Document section ->
╔══

Wednesday, July 31, 2019

Jello Plans

We had a concept of spending one last long weekend camping with the Alaska Contingent, but the best laid plans assumed that an early start would snag a couple sites at a new, very popular state park. We were early, but available sites there weren't, so we continued to another spot they'd mentioned and sent a SPOT message since there wasn't any cell connectivity.

When they didn't show up, we went in search of cell phone connectivity. Along the way, we also searched for some geocaches "for BJ" who'd decided she was going to take a crack the summer geocaching promotion after all.

When we finally made contact, we discovered that they'd had some other issues come up so we made some new plans on the fly.

We found a basic, but very comfortable RV Park in Cantwell because it had rained all night and it was cool. I wanted to make sure our batteries were totally topped off before we got to our reservations in Denali since we'd be living on batteries for four days in a wooded campground there. With a place to park and charge taken care of, we headed out to explore Denali Highway.

Denali Highway is 125 miles of gravel from Cantwell on the west to Paxson on the east. I'd planned for us to drive it six years ago when we were up here, but those plans were waylaid by the dog munching incident, so this was our chance to explore. We found beaver ponds, complete with swans that swam out of sight before we could get a picture.

╚══

Given information ->
╔══

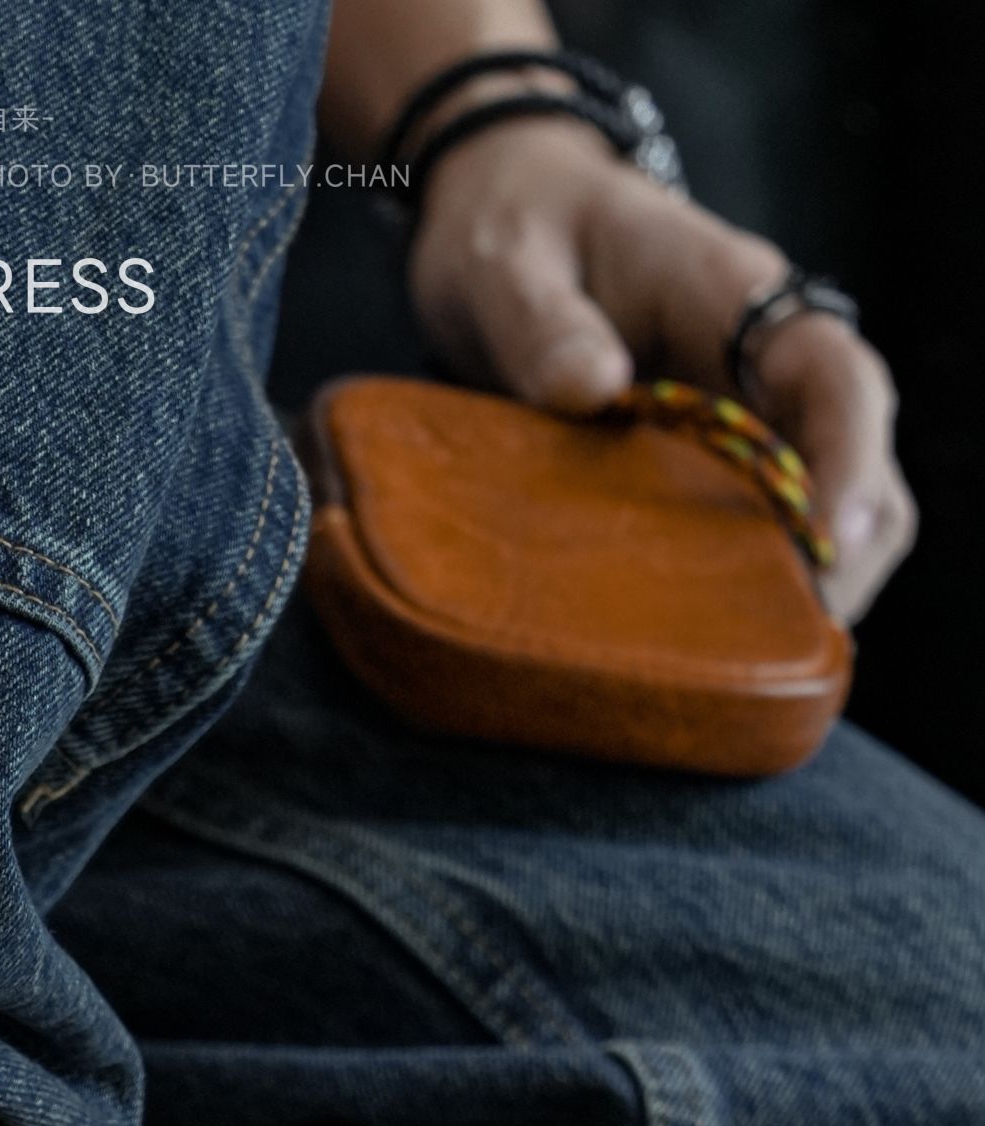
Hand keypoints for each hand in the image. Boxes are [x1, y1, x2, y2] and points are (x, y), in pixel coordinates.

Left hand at [406, 117, 914, 622]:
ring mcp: (746, 420)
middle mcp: (764, 365)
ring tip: (734, 668)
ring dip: (795, 592)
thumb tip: (593, 391)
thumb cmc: (512, 229)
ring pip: (822, 518)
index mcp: (736, 298)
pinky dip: (740, 597)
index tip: (824, 539)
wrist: (502, 220)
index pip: (834, 374)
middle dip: (841, 558)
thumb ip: (541, 323)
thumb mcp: (505, 262)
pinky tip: (691, 650)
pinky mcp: (709, 470)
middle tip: (772, 648)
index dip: (848, 459)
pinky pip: (754, 540)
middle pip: (860, 467)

╚══

Replace "RV Park" with "trailer park" in the post about the Alaska camping weekend, and write out the passage starting with "When we finally" and going on through "explore Denali Highway.". The records are not required for this.

Output ->
When we finally made contact, we discovered that they'd had some other issues come up so we made some new plans on the fly.

We found a basic, but very comfortable trailer park in Cantwell because it had rained all night and it was cool. I wanted to make sure our batteries were totally topped off before we got to our reservations in Denali since we'd be living on batteries for four days in a wooded campground there. With a place to park and charge taken care of, we headed out to explore Denali Highway.